Question: Are new assets introduced in the paper well documented and is the documentation provided alongside the assets? Answer: [Yes] Justification: We provide comprehensive analysis of our new benchmark and will release soon. Guidelines:

The answer NA means that the paper does not release new assets. Researchers should communicate the details of the dataset/code/model as part of their submissions via structured templates. This includes details about training, license, limitations, etc.

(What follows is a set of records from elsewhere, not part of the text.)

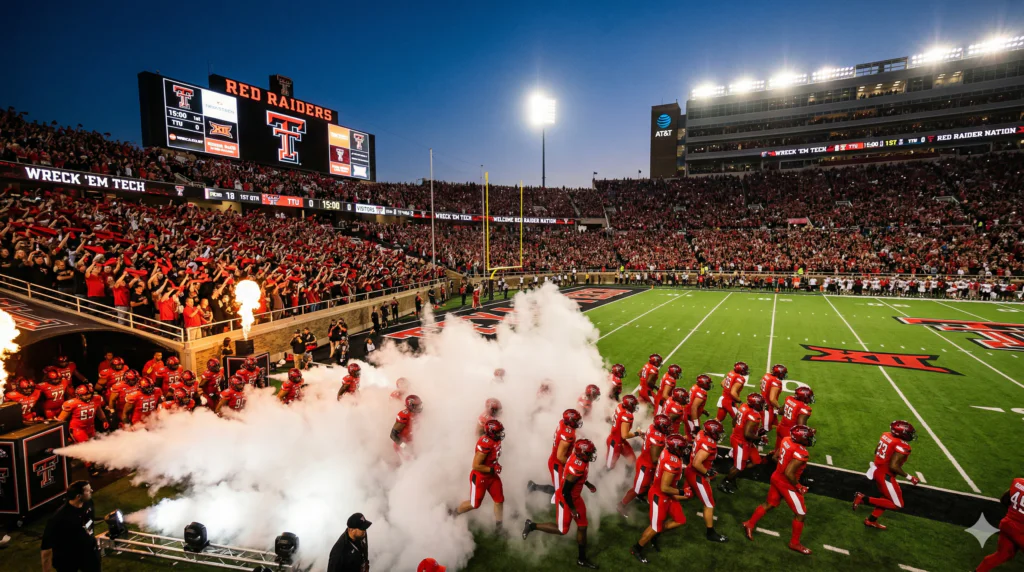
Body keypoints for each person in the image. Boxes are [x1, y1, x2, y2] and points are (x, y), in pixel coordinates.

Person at [523, 439, 600, 569]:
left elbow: (578, 478)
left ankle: (581, 559)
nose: (591, 455)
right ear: (581, 454)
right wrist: (572, 509)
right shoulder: (578, 466)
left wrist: (587, 483)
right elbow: (565, 492)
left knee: (582, 526)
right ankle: (531, 525)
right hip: (566, 499)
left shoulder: (579, 459)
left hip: (575, 497)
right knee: (562, 530)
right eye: (589, 453)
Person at [743, 425, 817, 555]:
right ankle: (794, 543)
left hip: (776, 477)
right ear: (800, 439)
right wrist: (799, 486)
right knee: (801, 514)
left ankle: (749, 523)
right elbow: (789, 473)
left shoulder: (787, 439)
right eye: (808, 438)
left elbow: (775, 458)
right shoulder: (802, 453)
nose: (810, 440)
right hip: (787, 485)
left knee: (769, 504)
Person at [630, 433, 690, 563]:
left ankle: (655, 535)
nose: (684, 451)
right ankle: (637, 548)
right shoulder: (672, 463)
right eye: (681, 448)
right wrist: (682, 492)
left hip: (666, 494)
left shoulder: (666, 451)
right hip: (660, 495)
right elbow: (665, 487)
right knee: (655, 527)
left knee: (680, 520)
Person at [853, 420, 921, 529]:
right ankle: (863, 498)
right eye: (908, 433)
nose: (910, 435)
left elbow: (876, 451)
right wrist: (910, 477)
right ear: (901, 433)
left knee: (886, 498)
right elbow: (893, 466)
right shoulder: (903, 446)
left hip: (876, 469)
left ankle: (871, 521)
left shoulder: (886, 435)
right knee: (898, 504)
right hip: (885, 475)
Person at [451, 419, 506, 530]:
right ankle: (454, 512)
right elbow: (476, 465)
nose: (500, 434)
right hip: (480, 477)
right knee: (474, 504)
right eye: (498, 432)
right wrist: (492, 469)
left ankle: (499, 527)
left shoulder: (495, 440)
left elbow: (492, 458)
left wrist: (495, 466)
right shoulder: (485, 443)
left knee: (499, 500)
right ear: (491, 433)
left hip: (491, 476)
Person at [40, 481, 100, 572]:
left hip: (89, 552)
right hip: (67, 559)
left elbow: (89, 522)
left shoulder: (88, 503)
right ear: (78, 496)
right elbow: (46, 548)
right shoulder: (59, 518)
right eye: (88, 491)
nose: (92, 490)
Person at [719, 393, 768, 494]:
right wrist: (760, 438)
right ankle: (726, 482)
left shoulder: (744, 406)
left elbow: (734, 420)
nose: (762, 405)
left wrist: (737, 431)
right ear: (755, 405)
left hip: (741, 439)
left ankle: (735, 472)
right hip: (742, 442)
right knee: (738, 467)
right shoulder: (754, 415)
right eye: (760, 404)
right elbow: (747, 434)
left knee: (756, 460)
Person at [975, 477, 1024, 571]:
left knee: (1002, 555)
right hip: (1021, 532)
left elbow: (1004, 500)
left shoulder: (1018, 482)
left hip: (1007, 525)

The paper should discuss whether and how consent was obtained from people whose asset is used. At submission time, remember to anonymize your assets (if applicable). You can either create an anonymized URL or include an anonymized zip file. 14. Crowdsourcing and Research with Human Subjects

Question: For crowdsourcing experiments and research with human subjects, does the paper include the full text of instructions given to participants and screenshots, if applicable, as well as details about compensation (if any)? Answer: [Yes] Justification: We provide in Appendix. Guidelines:

The answer NA means that the paper does not involve crowdsourcing nor research with human subjects. Including this information in the supplemental material is fine, but if the main contribution of the paper involves human subjects, then as much detail as possible should be included in the main paper. According to the Neur IPS Code of Ethics, workers involved in data collection, curation, or other labor should be paid at least the minimum wage in the country of the data collector. 15. Institutional Review Board (IRB) Approvals or Equivalent for Research with Human Subjects Question: Does the paper describe potential risks incurred by study participants, whether such risks were disclosed to the subjects, and whether Institutional Review Board (IRB) approvals (or an equivalent approval/review based on the requirements of your country or institution) were obtained? Answer: [NA] Justification: Not relevant. Guidelines:

The answer NA means that the paper does not involve crowdsourcing nor research with human subjects. Depending on the country in which research is conducted, IRB approval (or equivalent) may be required for any human subjects research. If you obtained IRB approval, you should clearly state this in the paper. We recognize that the procedures for this may vary significantly between institutions and locations, and we expect authors to adhere to the Neur IPS Code of Ethics and the guidelines for their institution. For initial submissions, do not include any information that would break anonymity (if applicable), such as the institution conducting the review.